Поезд прибывал в Ливерпуль около трех часов дня. Я наблюдал за стаей гусей, тянувшейся по свинцово-серому небу, потом мы въехали в туннель и оказались под стеклянным куполом станции Лайм-стрит. По данным Готтлиба, семья Фиске проживала в Анфилде. Я планировал сначала отыскать их дом, пройти мимо, потом поселиться в гостинице неподалеку и только наутро явиться с визитом. Но уже на платформе я почувствовал тяжесть в ногах. Они ныли так, словно я прибыл из Лондона пешком, а не сидел в поезде в течение двух с половиной часов.
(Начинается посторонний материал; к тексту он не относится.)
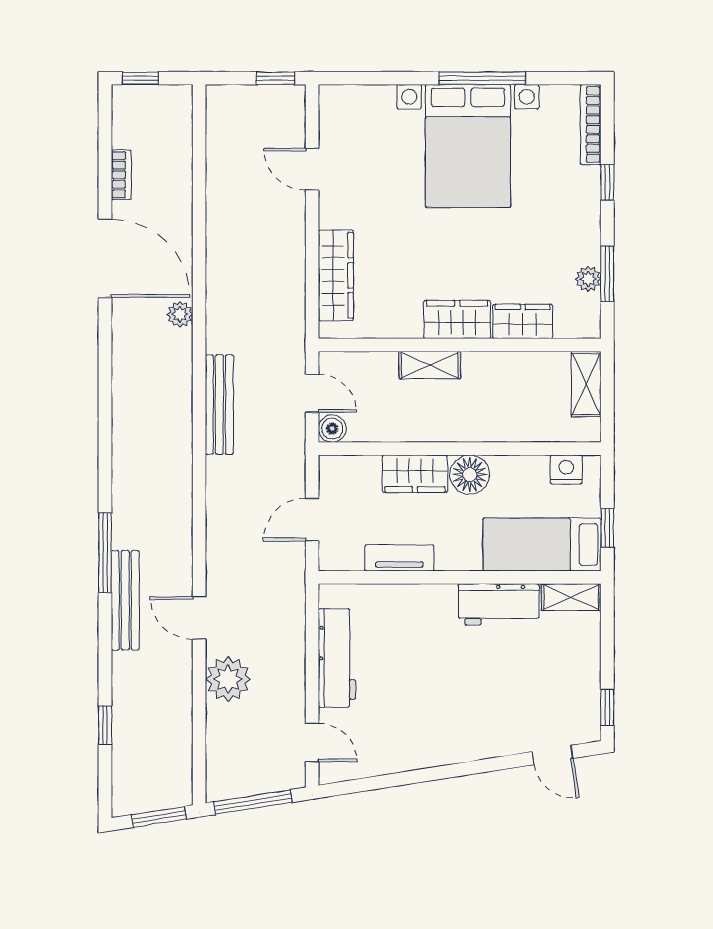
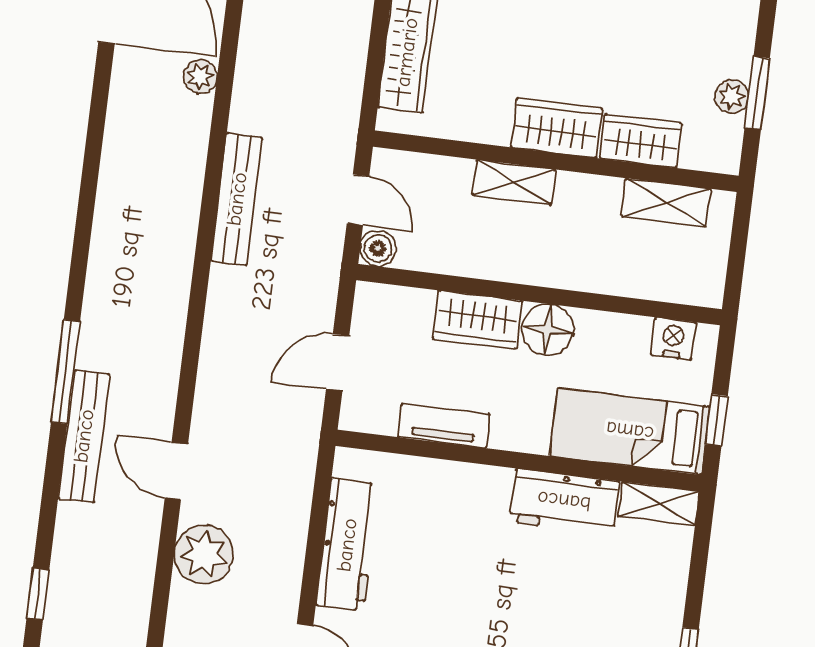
shelving: (586, 384) -> (666, 202), moved, turned 90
Я остановился, чтобы перекинуть сумку с одного плеча на другое, и не глядя ощутил, как давит на стеклянный свод серое небо, а когда над платформой закрутилось-защелкало табло, передвигая места назначения, время отправления и прибытия — одни растворялись в никуда, другие возникали из ниоткуда, — на меня накатила тошнотворная волна клаустрофобии, и я с трудом удержался, чтобы не пройти прямиком в кассу и не купить билет назад в Лондон на ближайший поезд. Железные буковки на табло снова затрещали, и мне вдруг показалось, что из них составляются имена людей. Хотя какие именно, я сказать не мог. Должно быть, я простоял там довольно долго, потому что ко мне подошел железнодорожник в форме с золотыми пуговицами и спросил, хорошо ли я себя чувствую. Бывают моменты, когда сочувствие незнакомца только усугубляет положение, потому что ты понимаешь, как нужно, как необходимо тебе это сочувствие, а получить его неоткуда, только от чужого человека. Все же я не поддался, не разнюнился, поблагодарил железнодорожника и пошел дальше, пытаясь порадоваться, что ему, а не мне выпало носить эту нелепую фуражку с блестящим козырьком, которая превратила бы мою ежедневную схватку за чувство собственного достоинства — я веду ее по утрам перед зеркалом — в настоящий жестокий бой. Впрочем, добравшись до справочной, я снова приуныл: пришлось встать в длинную очередь, состоявшую из таких же, как я, путешественников, и все они явно докучали девушке в окошке: она выглядела так, будто закрыла глаза в одном месте, а открыла их уже здесь, в небольшой круглой будке, где от нее требуют информацию о городе Ливерпуле, а она не знает, где ее взять.